CHURCH PRESERVATION: Local residents save historic Pembina (N.D.) church
PEMBINA, N.D. -- Members of the Fort Pembina County Historical Society have rescued St. John's Ukrainian Greek Orthodox Church from demolition. The historical society purchased the church three years ago because the non-profit organization wanted...
PEMBINA, N.D. -- Members of the Fort Pembina County Historical Society have rescued St. John's Ukrainian Greek Orthodox Church from demolition.
The historical society purchased the church three years ago because the non-profit organization wanted to preserve a piece of area history, says Jim Radig, a member of the society.
"Nobody else wanted to buy it; (we) thought it would be neat to own it," Radig says.
The church, built in 1885, formerly was an Icelandic Lutheran Church. The building is reported to be the second oldest Icelandic church in North America, according to the Pembina County Historical Society. After the number of Icelandic families in the Pembina area declined, the church in 1937 was sold to the Ukrainian Orthodox Church of St. John in Pembina for $450, according to the historical society.
In 1957 members of St. Johns added a Byzantine dome and redecorated the church interior. The church held weekly services until about 20 years ago, and except for special services, hasn't been regularly used since then.
The interior of the church was in good condition when the historical society purchased it, but the exterior needed a lot of work, Radig says.
"Outside we scraped and repainted and made replacements on the wood that had been damaged," he says. The exterior of the church, which sits in south Pembina on the "wrong" side of the dike, received water damage during the 1997 flood.

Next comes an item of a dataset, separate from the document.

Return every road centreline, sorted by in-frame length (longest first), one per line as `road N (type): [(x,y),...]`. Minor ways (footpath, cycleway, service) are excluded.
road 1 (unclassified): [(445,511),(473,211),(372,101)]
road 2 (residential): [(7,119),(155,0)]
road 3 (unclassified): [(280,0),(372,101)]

Religious articles in the church, including paintings, wallhangings and priests' vestments, were removed from the church before the flood and stored in the Pembina State Museum until the historical society purchased the church a few years ago.
Now the historic articles again are part of the church's interior.
In the back of the church, which has eight pews and two wooden benches, is a glass case containing several sets of wooden, glass and brass candleholders.
Paintings of Mary and Jesus and gold-edged fabric wallhangings hang on the clapboard walls of St. John's.
In the front of the church the tabernacle is a detailed scale model miniature of the St. Kathernine's Church in Kiev, Ukraine. The tabernacle was hand-made in 1940 by Peter Pastuck, a member of St. John's.
Pastuck also made a large wooden crucifix that stands on the floor just below the left side of the altar. The Ukrainian Greek Orthodox crucifix contains an additional slanted bar at the bottom that is associated with the story of the good thief and the bad thief, according to a plaque by the crucifix.
According to scripture the good thief pleaded for Christ's mercy and was told he would enter heaven, indicated by the upward slant, the plaque says. The bad thief spurned Christ and was sent to hell, according to the information on the plaque.
The wooden altar of the church features a carved cross. The altar is the original that stood at the front of the church when it was Icelandic Lutheran. A cloth, hand-embroidered by women who were members of St. John's Ukrainian Greek Orthodox Church, covers the altar.
Members of the Pembina County Historical Society lead tours of the church. The historical society also opens the church during community events, such as Pembina's rodeo days in August.
"We try to have one or two services a year (and a) Christmas program," says David Rector, a member of the Pembina County Historical Society.